__The task__. Once you have read the entries, copy all of them exactly.

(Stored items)
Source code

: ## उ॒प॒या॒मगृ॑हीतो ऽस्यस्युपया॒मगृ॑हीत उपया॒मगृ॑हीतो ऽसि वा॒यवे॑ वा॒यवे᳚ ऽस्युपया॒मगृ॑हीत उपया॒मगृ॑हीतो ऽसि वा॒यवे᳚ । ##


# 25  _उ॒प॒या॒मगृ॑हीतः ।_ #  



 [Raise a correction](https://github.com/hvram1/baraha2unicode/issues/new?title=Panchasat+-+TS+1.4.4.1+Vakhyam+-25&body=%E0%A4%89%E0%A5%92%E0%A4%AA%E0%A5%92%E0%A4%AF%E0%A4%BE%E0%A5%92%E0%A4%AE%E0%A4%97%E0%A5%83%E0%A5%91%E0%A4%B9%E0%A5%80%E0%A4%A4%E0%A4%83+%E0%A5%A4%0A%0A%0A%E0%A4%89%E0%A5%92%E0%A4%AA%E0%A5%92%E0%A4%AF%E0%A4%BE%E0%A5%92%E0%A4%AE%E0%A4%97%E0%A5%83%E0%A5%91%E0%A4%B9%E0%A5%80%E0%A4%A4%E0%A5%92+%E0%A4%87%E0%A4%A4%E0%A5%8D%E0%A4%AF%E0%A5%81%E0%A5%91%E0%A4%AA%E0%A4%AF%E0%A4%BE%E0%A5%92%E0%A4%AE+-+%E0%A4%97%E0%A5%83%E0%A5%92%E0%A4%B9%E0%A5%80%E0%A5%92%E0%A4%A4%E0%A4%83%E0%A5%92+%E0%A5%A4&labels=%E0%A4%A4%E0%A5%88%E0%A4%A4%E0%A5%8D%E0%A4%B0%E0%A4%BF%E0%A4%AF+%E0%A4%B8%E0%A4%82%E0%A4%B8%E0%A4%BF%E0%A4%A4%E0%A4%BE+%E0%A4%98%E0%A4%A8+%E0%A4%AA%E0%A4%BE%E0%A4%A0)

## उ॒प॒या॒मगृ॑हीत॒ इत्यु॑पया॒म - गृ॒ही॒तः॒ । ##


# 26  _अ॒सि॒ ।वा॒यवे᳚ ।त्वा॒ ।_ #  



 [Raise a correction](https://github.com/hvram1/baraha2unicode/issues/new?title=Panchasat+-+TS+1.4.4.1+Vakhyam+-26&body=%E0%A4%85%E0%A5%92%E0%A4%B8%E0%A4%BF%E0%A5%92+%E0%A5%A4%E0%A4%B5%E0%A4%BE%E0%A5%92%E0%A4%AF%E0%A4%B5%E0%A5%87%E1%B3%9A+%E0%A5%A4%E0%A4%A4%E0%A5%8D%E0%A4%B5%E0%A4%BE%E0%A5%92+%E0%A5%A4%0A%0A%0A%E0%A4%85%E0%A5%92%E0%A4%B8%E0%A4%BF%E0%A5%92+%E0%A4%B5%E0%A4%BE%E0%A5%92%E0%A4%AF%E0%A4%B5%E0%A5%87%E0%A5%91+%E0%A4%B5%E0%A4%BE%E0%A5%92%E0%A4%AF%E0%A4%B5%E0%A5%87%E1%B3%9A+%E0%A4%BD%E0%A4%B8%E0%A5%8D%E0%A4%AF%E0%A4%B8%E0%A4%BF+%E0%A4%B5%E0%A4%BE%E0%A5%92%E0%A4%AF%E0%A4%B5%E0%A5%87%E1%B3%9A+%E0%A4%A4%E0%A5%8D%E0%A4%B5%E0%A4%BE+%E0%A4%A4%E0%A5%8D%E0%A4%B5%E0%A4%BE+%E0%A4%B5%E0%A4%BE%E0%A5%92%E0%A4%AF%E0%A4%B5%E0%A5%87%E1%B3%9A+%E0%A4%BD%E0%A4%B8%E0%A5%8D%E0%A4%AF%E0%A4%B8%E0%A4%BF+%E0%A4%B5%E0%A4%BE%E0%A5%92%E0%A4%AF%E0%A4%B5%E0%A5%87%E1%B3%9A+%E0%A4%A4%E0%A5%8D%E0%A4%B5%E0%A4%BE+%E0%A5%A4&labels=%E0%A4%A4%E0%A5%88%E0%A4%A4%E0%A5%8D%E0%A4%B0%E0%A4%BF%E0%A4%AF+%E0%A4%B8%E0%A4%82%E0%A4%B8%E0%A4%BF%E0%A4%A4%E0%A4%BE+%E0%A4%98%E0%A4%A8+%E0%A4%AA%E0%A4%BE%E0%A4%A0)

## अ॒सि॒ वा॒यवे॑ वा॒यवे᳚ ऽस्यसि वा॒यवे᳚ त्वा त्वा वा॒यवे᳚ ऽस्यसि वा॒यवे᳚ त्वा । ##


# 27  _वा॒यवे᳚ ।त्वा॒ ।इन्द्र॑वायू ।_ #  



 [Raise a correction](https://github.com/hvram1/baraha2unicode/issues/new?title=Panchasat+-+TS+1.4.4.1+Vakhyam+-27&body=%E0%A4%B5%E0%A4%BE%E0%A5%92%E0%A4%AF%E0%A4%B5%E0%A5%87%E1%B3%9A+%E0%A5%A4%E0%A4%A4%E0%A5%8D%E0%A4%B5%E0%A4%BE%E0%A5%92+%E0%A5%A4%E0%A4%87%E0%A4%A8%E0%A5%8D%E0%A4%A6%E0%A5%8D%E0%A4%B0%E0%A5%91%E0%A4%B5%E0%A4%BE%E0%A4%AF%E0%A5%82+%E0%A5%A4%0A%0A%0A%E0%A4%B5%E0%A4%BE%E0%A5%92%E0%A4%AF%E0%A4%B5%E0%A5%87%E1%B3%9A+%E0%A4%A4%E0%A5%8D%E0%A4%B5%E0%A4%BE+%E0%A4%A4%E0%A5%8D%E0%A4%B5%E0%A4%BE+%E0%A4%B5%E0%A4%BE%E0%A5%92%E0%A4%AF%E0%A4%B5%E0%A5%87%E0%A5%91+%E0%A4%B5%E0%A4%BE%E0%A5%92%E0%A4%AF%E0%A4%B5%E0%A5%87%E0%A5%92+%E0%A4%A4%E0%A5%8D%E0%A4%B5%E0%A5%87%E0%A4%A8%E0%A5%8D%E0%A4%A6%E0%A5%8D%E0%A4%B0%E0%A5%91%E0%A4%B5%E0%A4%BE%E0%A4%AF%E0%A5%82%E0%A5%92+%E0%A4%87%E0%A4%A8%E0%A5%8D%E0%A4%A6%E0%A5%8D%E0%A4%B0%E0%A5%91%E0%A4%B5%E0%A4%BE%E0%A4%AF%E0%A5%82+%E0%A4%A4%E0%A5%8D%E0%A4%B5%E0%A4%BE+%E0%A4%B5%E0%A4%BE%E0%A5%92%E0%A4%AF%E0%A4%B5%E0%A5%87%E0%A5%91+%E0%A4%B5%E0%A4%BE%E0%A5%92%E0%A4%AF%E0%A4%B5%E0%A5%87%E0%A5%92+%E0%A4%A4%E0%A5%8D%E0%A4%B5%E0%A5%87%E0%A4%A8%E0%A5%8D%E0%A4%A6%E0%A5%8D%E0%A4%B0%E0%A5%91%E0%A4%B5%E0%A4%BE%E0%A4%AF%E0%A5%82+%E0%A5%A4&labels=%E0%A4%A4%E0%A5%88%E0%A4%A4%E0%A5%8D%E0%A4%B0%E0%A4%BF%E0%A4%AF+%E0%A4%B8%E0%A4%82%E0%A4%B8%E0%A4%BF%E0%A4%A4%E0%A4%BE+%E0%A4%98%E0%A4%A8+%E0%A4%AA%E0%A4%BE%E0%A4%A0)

__Output of the exercise__.
Source code

: ## उ॒प॒या॒मगृ॑हीतो ऽस्यस्युपया॒मगृ॑हीत उपया॒मगृ॑हीतो ऽसि वा॒यवे॑ वा॒यवे᳚ ऽस्युपया॒मगृ॑हीत उपया॒मगृ॑हीतो ऽसि वा॒यवे᳚ । ##


# 25  _उ॒प॒या॒मगृ॑हीतः ।_ #  



 [Raise a correction](https://github.com/hvram1/baraha2unicode/issues/new?title=Panchasat+-+TS+1.4.4.1+Vakhyam+-25&body=%E0%A4%89%E0%A5%92%E0%A4%AA%E0%A5%92%E0%A4%AF%E0%A4%BE%E0%A5%92%E0%A4%AE%E0%A4%97%E0%A5%83%E0%A5%91%E0%A4%B9%E0%A5%80%E0%A4%A4%E0%A4%83+%E0%A5%A4%0A%0A%0A%E0%A4%89%E0%A5%92%E0%A4%AA%E0%A5%92%E0%A4%AF%E0%A4%BE%E0%A5%92%E0%A4%AE%E0%A4%97%E0%A5%83%E0%A5%91%E0%A4%B9%E0%A5%80%E0%A4%A4%E0%A5%92+%E0%A4%87%E0%A4%A4%E0%A5%8D%E0%A4%AF%E0%A5%81%E0%A5%91%E0%A4%AA%E0%A4%AF%E0%A4%BE%E0%A5%92%E0%A4%AE+-+%E0%A4%97%E0%A5%83%E0%A5%92%E0%A4%B9%E0%A5%80%E0%A5%92%E0%A4%A4%E0%A4%83%E0%A5%92+%E0%A5%A4&labels=%E0%A4%A4%E0%A5%88%E0%A4%A4%E0%A5%8D%E0%A4%B0%E0%A4%BF%E0%A4%AF+%E0%A4%B8%E0%A4%82%E0%A4%B8%E0%A4%BF%E0%A4%A4%E0%A4%BE+%E0%A4%98%E0%A4%A8+%E0%A4%AA%E0%A4%BE%E0%A4%A0)

## उ॒प॒या॒मगृ॑हीत॒ इत्यु॑पया॒म - गृ॒ही॒तः॒ । ##


# 26  _अ॒सि॒ ।वा॒यवे᳚ ।त्वा॒ ।_ #  



 [Raise a correction](https://github.com/hvram1/baraha2unicode/issues/new?title=Panchasat+-+TS+1.4.4.1+Vakhyam+-26&body=%E0%A4%85%E0%A5%92%E0%A4%B8%E0%A4%BF%E0%A5%92+%E0%A5%A4%E0%A4%B5%E0%A4%BE%E0%A5%92%E0%A4%AF%E0%A4%B5%E0%A5%87%E1%B3%9A+%E0%A5%A4%E0%A4%A4%E0%A5%8D%E0%A4%B5%E0%A4%BE%E0%A5%92+%E0%A5%A4%0A%0A%0A%E0%A4%85%E0%A5%92%E0%A4%B8%E0%A4%BF%E0%A5%92+%E0%A4%B5%E0%A4%BE%E0%A5%92%E0%A4%AF%E0%A4%B5%E0%A5%87%E0%A5%91+%E0%A4%B5%E0%A4%BE%E0%A5%92%E0%A4%AF%E0%A4%B5%E0%A5%87%E1%B3%9A+%E0%A4%BD%E0%A4%B8%E0%A5%8D%E0%A4%AF%E0%A4%B8%E0%A4%BF+%E0%A4%B5%E0%A4%BE%E0%A5%92%E0%A4%AF%E0%A4%B5%E0%A5%87%E1%B3%9A+%E0%A4%A4%E0%A5%8D%E0%A4%B5%E0%A4%BE+%E0%A4%A4%E0%A5%8D%E0%A4%B5%E0%A4%BE+%E0%A4%B5%E0%A4%BE%E0%A5%92%E0%A4%AF%E0%A4%B5%E0%A5%87%E1%B3%9A+%E0%A4%BD%E0%A4%B8%E0%A5%8D%E0%A4%AF%E0%A4%B8%E0%A4%BF+%E0%A4%B5%E0%A4%BE%E0%A5%92%E0%A4%AF%E0%A4%B5%E0%A5%87%E1%B3%9A+%E0%A4%A4%E0%A5%8D%E0%A4%B5%E0%A4%BE+%E0%A5%A4&labels=%E0%A4%A4%E0%A5%88%E0%A4%A4%E0%A5%8D%E0%A4%B0%E0%A4%BF%E0%A4%AF+%E0%A4%B8%E0%A4%82%E0%A4%B8%E0%A4%BF%E0%A4%A4%E0%A4%BE+%E0%A4%98%E0%A4%A8+%E0%A4%AA%E0%A4%BE%E0%A4%A0)

## अ॒सि॒ वा॒यवे॑ वा॒यवे᳚ ऽस्यसि वा॒यवे᳚ त्वा त्वा वा॒यवे᳚ ऽस्यसि वा॒यवे᳚ त्वा । ##


# 27  _वा॒यवे᳚ ।त्वा॒ ।इन्द्र॑वायू ।_ #  



 [Raise a correction](https://github.com/hvram1/baraha2unicode/issues/new?title=Panchasat+-+TS+1.4.4.1+Vakhyam+-27&body=%E0%A4%B5%E0%A4%BE%E0%A5%92%E0%A4%AF%E0%A4%B5%E0%A5%87%E1%B3%9A+%E0%A5%A4%E0%A4%A4%E0%A5%8D%E0%A4%B5%E0%A4%BE%E0%A5%92+%E0%A5%A4%E0%A4%87%E0%A4%A8%E0%A5%8D%E0%A4%A6%E0%A5%8D%E0%A4%B0%E0%A5%91%E0%A4%B5%E0%A4%BE%E0%A4%AF%E0%A5%82+%E0%A5%A4%0A%0A%0A%E0%A4%B5%E0%A4%BE%E0%A5%92%E0%A4%AF%E0%A4%B5%E0%A5%87%E1%B3%9A+%E0%A4%A4%E0%A5%8D%E0%A4%B5%E0%A4%BE+%E0%A4%A4%E0%A5%8D%E0%A4%B5%E0%A4%BE+%E0%A4%B5%E0%A4%BE%E0%A5%92%E0%A4%AF%E0%A4%B5%E0%A5%87%E0%A5%91+%E0%A4%B5%E0%A4%BE%E0%A5%92%E0%A4%AF%E0%A4%B5%E0%A5%87%E0%A5%92+%E0%A4%A4%E0%A5%8D%E0%A4%B5%E0%A5%87%E0%A4%A8%E0%A5%8D%E0%A4%A6%E0%A5%8D%E0%A4%B0%E0%A5%91%E0%A4%B5%E0%A4%BE%E0%A4%AF%E0%A5%82%E0%A5%92+%E0%A4%87%E0%A4%A8%E0%A5%8D%E0%A4%A6%E0%A5%8D%E0%A4%B0%E0%A5%91%E0%A4%B5%E0%A4%BE%E0%A4%AF%E0%A5%82+%E0%A4%A4%E0%A5%8D%E0%A4%B5%E0%A4%BE+%E0%A4%B5%E0%A4%BE%E0%A5%92%E0%A4%AF%E0%A4%B5%E0%A5%87%E0%A5%91+%E0%A4%B5%E0%A4%BE%E0%A5%92%E0%A4%AF%E0%A4%B5%E0%A5%87%E0%A5%92+%E0%A4%A4%E0%A5%8D%E0%A4%B5%E0%A5%87%E0%A4%A8%E0%A5%8D%E0%A4%A6%E0%A5%8D%E0%A4%B0%E0%A5%91%E0%A4%B5%E0%A4%BE%E0%A4%AF%E0%A5%82+%E0%A5%A4&labels=%E0%A4%A4%E0%A5%88%E0%A4%A4%E0%A5%8D%E0%A4%B0%E0%A4%BF%E0%A4%AF+%E0%A4%B8%E0%A4%82%E0%A4%B8%E0%A4%BF%E0%A4%A4%E0%A4%BE+%E0%A4%98%E0%A4%A8+%E0%A4%AA%E0%A4%BE%E0%A4%A0)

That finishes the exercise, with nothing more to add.